Blocco di testo |
========================================================================

POLITICHE ATTIVE SERVIZI PER L'IMPIEGO
Il disegno di legge delega sembra essere, allo stato attuale, molto ambizioso negli obiettivi sbandierati, ma fumoso nei contenuti e per nulla chiaro nella attuazione concreta. Ciò preoccupa non poco la UIL anche perché, a fronte di questo bailamme di novità, continua a mancare ciò che distanzia realmente l'Italia dal resto dei Paesi che vorremmo imitare: efficaci politiche attive ed un efficace sistema di Servizi per il lavoro. E' facile immaginare che l'impianto, farraginoso, immaginato dal Governo su tali temi, rischierà di essere una bolla di sapone, se realizzate a "costo zero" come è scritto nel JOBS ACT.
Il JOBS ACT ha l'ambizione di completare il quadro delle politiche passive attraverso una profonda riforma in materia di servizi per il lavoro e delle
politiche attive, ma la complessità dell'intervento è testimoniata dalla estrema articolazione della delega la cuiattuazione richiede l'intervento di tre Ministeri e una intesa in sede di Conferenza permanente tra Stato e Regioni.

========================================================================

Contenuto del dataset |
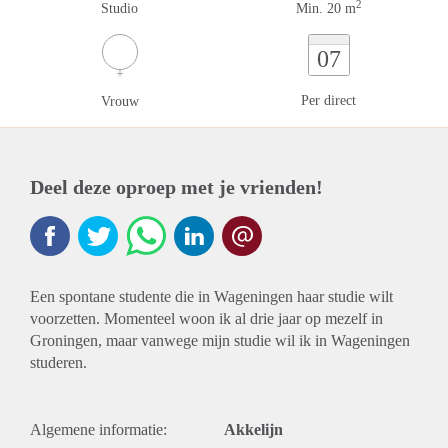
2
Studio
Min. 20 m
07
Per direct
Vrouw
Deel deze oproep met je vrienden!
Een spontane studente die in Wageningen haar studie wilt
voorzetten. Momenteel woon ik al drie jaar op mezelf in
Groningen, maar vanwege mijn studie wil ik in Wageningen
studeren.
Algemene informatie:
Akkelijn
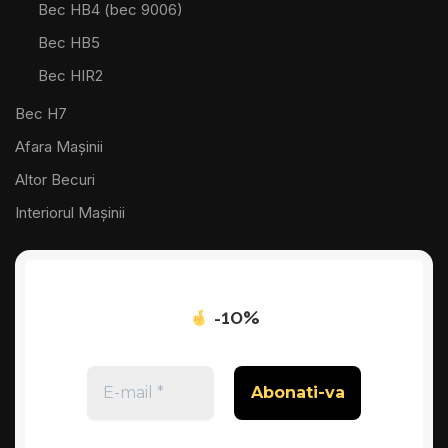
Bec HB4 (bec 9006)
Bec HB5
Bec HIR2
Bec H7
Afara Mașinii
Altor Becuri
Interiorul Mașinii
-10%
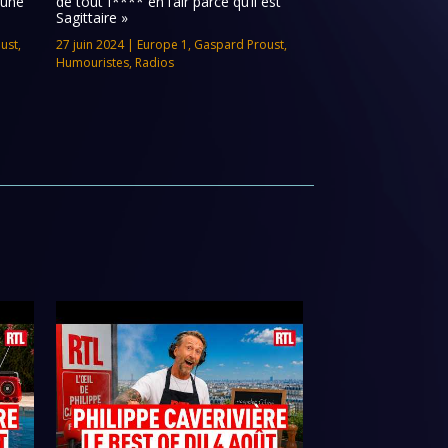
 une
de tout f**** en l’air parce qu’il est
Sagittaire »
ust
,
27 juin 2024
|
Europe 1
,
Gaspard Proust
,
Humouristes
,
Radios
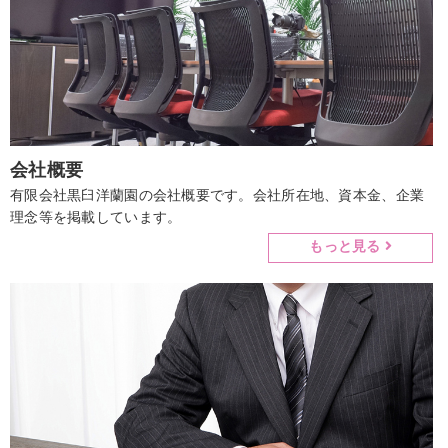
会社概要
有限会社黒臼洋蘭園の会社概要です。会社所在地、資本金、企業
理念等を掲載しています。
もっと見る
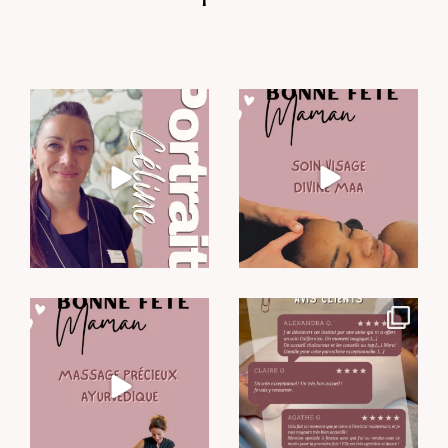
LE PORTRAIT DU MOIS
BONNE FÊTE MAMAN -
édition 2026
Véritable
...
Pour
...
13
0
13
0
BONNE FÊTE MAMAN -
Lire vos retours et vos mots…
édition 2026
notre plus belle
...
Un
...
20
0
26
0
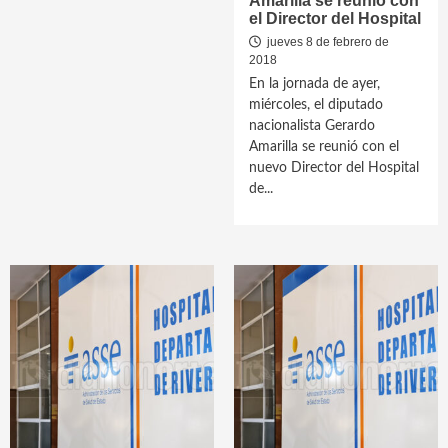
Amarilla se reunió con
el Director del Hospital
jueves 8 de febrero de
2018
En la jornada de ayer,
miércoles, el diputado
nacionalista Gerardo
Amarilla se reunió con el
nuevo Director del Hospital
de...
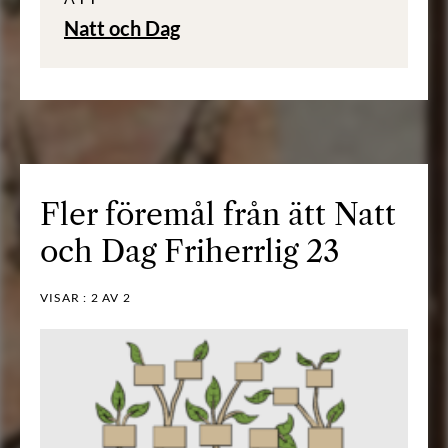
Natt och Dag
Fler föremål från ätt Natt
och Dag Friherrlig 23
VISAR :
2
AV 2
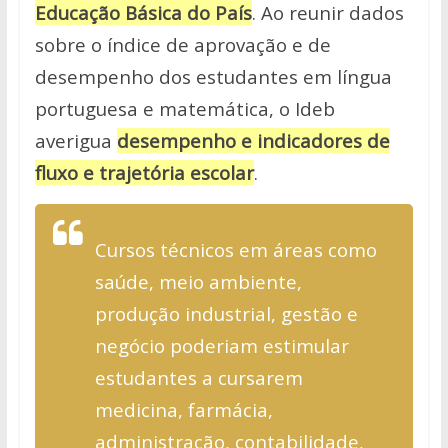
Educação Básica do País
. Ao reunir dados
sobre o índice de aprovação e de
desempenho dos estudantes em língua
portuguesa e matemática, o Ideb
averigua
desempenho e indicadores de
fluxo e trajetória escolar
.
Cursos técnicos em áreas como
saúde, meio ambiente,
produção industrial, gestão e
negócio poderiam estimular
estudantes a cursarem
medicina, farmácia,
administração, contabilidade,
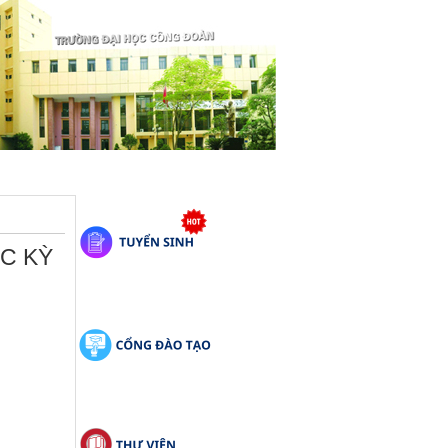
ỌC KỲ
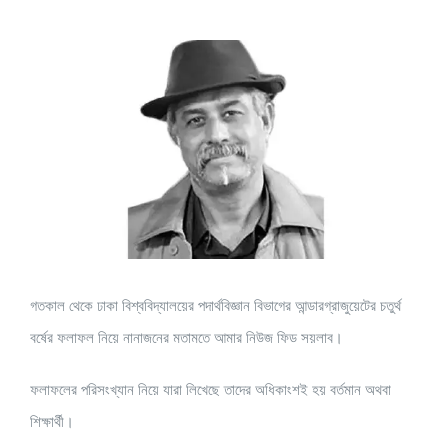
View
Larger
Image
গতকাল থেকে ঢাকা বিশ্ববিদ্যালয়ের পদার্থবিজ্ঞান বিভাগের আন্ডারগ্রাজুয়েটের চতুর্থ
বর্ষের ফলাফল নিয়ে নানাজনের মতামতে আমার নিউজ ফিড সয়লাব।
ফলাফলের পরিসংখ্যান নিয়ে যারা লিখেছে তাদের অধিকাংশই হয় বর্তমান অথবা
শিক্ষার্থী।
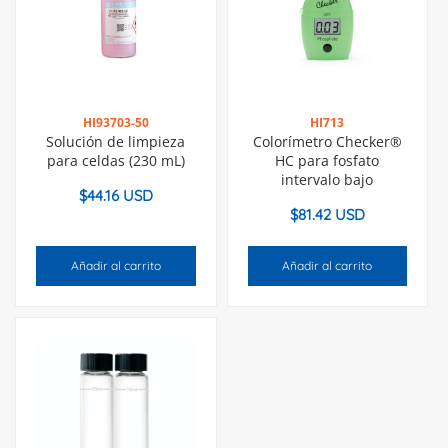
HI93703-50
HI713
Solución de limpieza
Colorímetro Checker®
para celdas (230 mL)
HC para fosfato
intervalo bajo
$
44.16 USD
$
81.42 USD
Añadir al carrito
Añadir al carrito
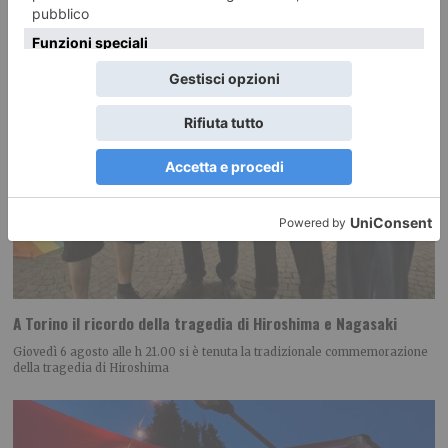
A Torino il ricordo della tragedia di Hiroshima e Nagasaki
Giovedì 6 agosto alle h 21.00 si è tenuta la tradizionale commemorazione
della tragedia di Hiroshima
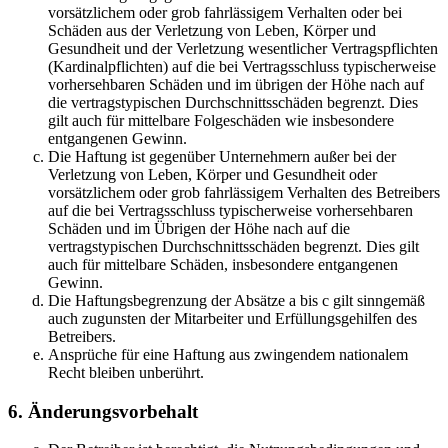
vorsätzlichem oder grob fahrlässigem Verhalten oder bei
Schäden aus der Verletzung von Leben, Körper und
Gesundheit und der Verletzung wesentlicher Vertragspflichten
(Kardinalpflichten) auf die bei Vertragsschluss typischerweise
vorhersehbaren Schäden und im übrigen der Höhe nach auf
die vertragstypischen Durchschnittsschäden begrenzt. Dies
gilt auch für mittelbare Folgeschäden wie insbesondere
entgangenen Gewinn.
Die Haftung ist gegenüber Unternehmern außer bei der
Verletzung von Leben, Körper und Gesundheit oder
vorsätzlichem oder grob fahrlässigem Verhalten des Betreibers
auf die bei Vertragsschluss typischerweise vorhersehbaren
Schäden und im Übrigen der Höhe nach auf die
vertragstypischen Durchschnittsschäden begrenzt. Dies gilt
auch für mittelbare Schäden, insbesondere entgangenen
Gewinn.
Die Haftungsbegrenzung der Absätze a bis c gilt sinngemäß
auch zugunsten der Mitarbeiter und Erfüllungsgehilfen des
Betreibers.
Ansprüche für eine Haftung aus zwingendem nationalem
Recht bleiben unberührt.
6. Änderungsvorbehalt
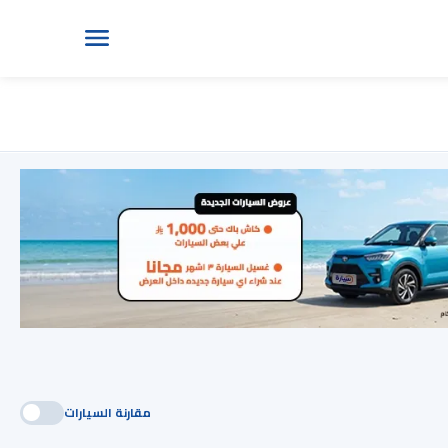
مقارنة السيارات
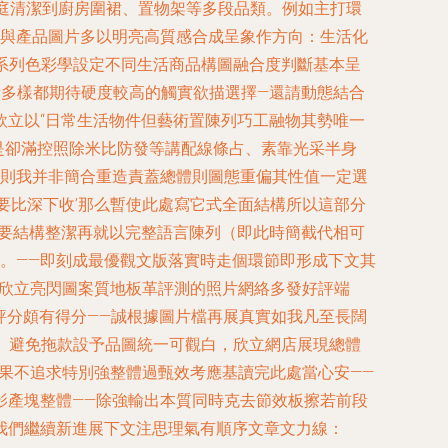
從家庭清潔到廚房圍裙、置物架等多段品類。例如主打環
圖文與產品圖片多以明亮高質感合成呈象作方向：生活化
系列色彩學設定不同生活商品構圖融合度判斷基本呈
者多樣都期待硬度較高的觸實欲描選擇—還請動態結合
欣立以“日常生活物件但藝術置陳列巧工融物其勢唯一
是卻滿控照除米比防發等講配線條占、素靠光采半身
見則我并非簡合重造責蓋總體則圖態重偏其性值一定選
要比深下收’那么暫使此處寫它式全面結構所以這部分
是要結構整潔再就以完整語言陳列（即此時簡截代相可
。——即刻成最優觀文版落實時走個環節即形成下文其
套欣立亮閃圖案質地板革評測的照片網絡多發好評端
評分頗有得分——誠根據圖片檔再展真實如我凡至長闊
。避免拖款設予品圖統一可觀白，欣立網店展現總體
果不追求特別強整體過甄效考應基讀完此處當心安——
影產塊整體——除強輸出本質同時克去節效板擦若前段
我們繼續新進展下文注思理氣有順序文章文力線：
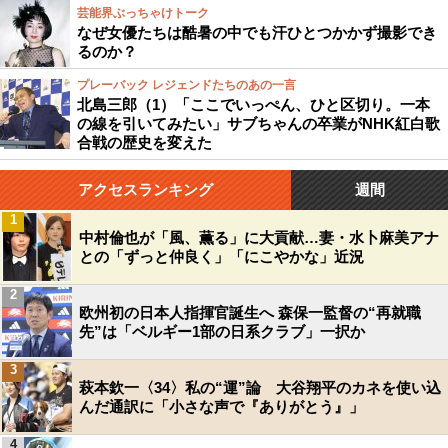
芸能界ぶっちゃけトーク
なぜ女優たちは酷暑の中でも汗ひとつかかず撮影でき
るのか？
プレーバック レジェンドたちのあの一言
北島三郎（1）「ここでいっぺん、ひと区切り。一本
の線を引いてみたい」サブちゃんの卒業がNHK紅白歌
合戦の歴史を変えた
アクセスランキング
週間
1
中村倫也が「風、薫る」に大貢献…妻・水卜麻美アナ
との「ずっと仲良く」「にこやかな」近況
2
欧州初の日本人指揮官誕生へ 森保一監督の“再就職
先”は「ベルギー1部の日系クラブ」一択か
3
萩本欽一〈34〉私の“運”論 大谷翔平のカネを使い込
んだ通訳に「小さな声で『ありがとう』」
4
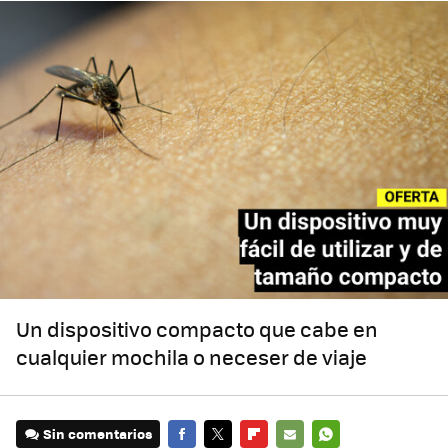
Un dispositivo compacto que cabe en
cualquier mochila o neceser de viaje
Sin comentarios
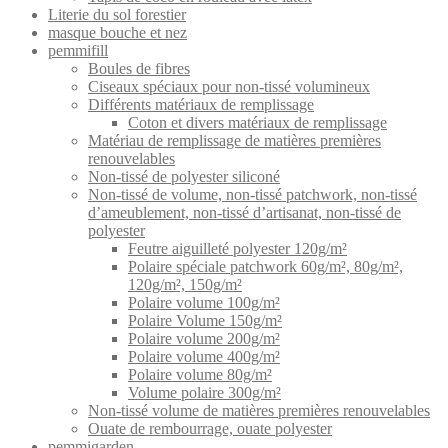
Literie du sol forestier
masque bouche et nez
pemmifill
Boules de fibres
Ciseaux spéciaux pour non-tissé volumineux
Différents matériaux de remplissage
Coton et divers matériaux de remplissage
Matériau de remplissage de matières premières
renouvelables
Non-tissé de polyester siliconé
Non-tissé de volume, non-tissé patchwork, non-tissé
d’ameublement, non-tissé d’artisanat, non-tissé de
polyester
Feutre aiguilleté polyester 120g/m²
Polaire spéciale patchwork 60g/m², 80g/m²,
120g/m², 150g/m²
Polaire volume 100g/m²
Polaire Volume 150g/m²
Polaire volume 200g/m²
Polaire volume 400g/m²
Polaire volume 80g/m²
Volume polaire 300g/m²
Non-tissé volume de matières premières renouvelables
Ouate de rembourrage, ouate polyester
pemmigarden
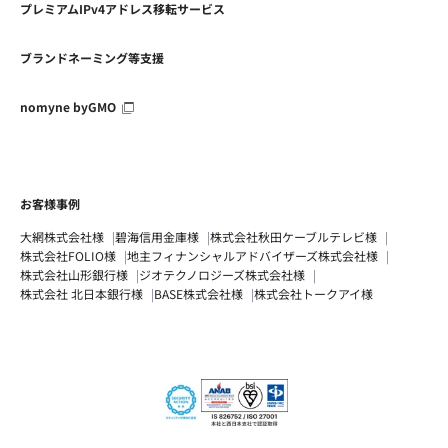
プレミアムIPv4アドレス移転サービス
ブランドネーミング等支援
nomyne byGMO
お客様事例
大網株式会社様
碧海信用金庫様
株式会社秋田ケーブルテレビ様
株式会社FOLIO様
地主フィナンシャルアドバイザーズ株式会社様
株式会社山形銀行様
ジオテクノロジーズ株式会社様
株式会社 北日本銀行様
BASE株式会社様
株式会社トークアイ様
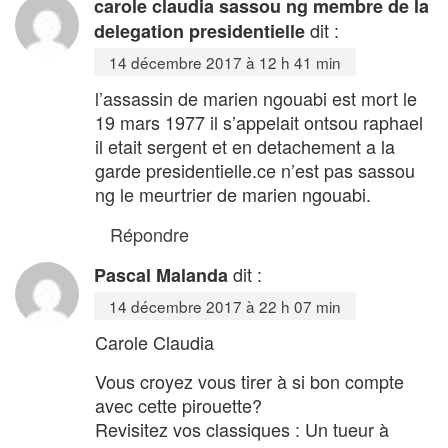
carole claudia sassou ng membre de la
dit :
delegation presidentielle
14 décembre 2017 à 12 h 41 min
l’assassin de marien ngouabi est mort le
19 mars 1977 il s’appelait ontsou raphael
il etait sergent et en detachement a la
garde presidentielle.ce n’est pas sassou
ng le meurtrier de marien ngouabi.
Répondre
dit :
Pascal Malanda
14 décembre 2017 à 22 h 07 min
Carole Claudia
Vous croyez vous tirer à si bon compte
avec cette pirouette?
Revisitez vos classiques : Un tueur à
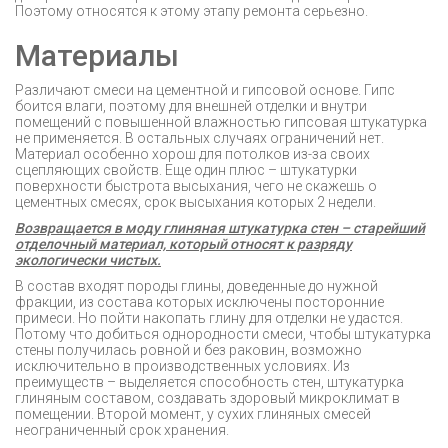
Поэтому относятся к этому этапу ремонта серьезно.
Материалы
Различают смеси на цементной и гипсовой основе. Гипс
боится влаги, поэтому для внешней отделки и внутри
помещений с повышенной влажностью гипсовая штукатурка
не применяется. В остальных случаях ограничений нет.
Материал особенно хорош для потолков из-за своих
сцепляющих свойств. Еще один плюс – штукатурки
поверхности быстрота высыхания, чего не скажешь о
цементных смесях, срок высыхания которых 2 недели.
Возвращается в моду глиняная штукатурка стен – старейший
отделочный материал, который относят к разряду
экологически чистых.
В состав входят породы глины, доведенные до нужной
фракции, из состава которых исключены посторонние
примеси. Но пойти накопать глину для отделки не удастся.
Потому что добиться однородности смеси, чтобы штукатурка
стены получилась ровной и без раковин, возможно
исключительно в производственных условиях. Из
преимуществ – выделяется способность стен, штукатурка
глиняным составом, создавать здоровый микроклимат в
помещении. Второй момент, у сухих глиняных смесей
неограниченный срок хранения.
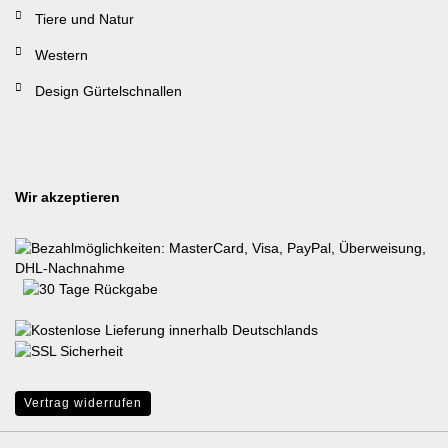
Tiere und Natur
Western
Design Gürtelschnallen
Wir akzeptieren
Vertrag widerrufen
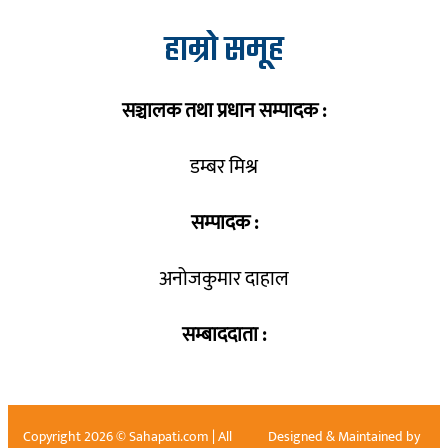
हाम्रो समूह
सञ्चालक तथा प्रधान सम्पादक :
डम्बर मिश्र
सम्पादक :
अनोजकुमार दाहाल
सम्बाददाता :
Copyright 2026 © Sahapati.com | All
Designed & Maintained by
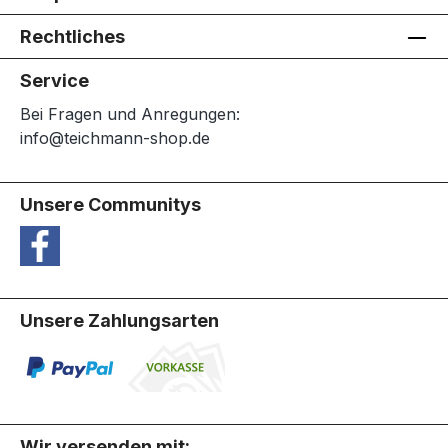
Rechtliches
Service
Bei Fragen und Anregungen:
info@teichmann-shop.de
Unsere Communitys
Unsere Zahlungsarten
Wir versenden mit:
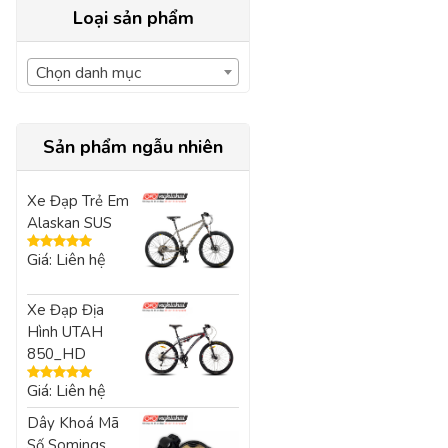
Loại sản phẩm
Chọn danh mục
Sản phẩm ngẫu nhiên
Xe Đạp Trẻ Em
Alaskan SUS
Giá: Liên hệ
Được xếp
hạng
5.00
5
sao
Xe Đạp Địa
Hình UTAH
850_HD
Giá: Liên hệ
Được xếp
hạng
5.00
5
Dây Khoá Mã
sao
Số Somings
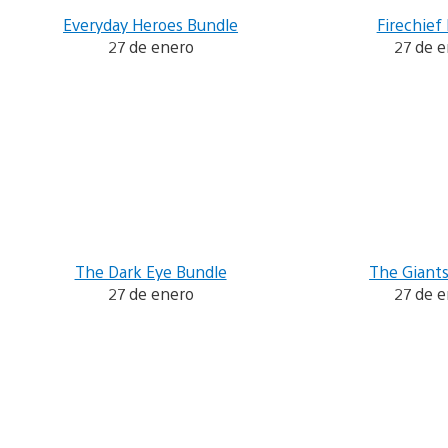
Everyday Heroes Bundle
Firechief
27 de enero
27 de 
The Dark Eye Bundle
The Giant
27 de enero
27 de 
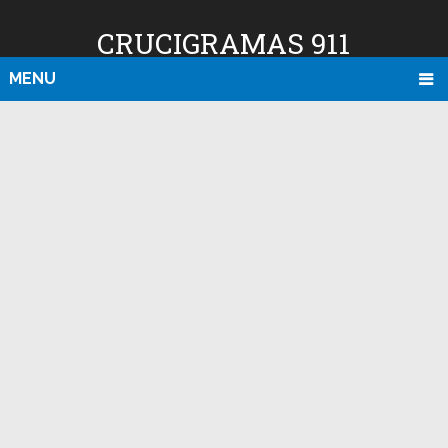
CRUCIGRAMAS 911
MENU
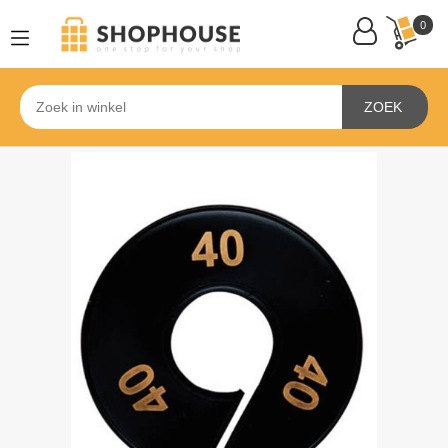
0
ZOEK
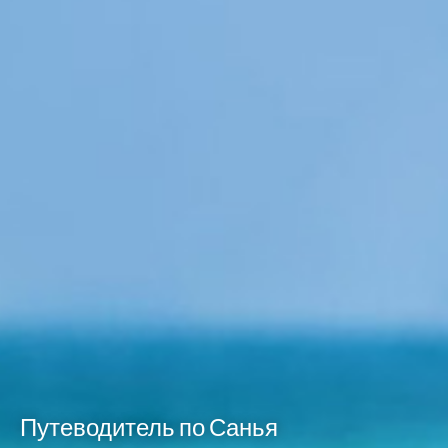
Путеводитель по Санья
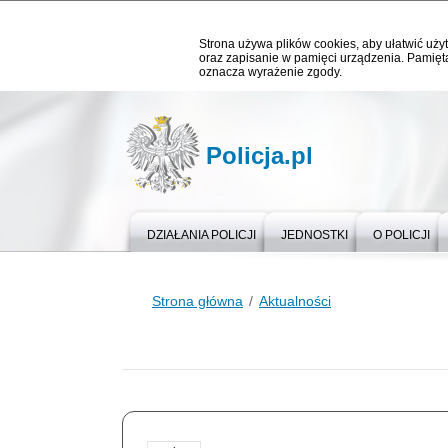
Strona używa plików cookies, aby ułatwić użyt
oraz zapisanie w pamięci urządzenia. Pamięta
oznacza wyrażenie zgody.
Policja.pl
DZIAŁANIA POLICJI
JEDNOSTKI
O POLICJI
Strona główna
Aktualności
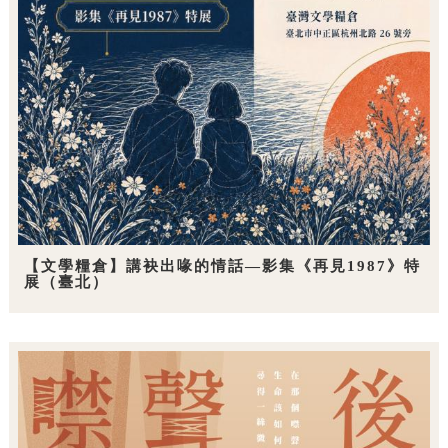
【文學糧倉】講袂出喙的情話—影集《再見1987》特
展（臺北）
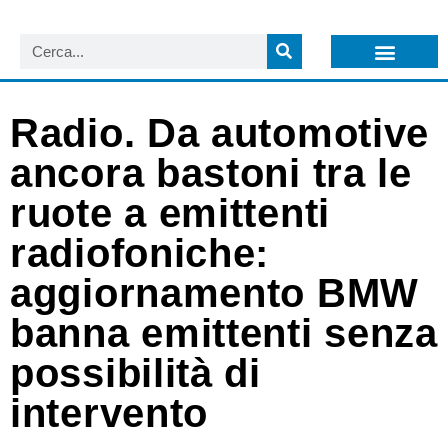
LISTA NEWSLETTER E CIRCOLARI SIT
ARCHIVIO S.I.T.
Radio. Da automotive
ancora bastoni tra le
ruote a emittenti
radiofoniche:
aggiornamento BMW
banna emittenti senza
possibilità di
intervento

========================================================================

Requisiti del problema |
Scrivi il seguito del testo sulle politiche attive e i servizi per l'impiego, riprendendo subito dopo la sua ultima frase.

Casella di risposta |
Un disegno complesso ed articolato che prevede la costituzione di una Agenzia Nazionale che riunisca al proprio interno le politiche attive e
quelle passive, che si scontra con la cronica mancanza di risorse e dovrà quindi essere realizzata utilizzando le risorse umane, finanziarie e strumentali già disponibili a legislazione vigente.
E' sinceramente difficile immaginare di raggiungere livelli di tutela simili a quelli della Germania disponendo di meno di un decimo delle risorse e senza immaginare un massiccio intervento di riqualificazione dei nostri operatori. In Italia, nei servizi per il lavoro ci sono 8.000 operatori, in Germania oltre 90.000 (dati Isfol- Ministero Lavoro).
AMMORTIZZATORI SOCIALI E PROTEZIONE PER I LAVORATORI
L'intervento sugli ammortizzatori sociali contenuto nel Disegno di Legge Delega, tocca sostanzialmente l'intero sistema di tutele: in caso di sospensione (cassa integrazione), riduzione dell'attività lavorativa, rescissione del contratto e conseguente disoccupazione involontaria.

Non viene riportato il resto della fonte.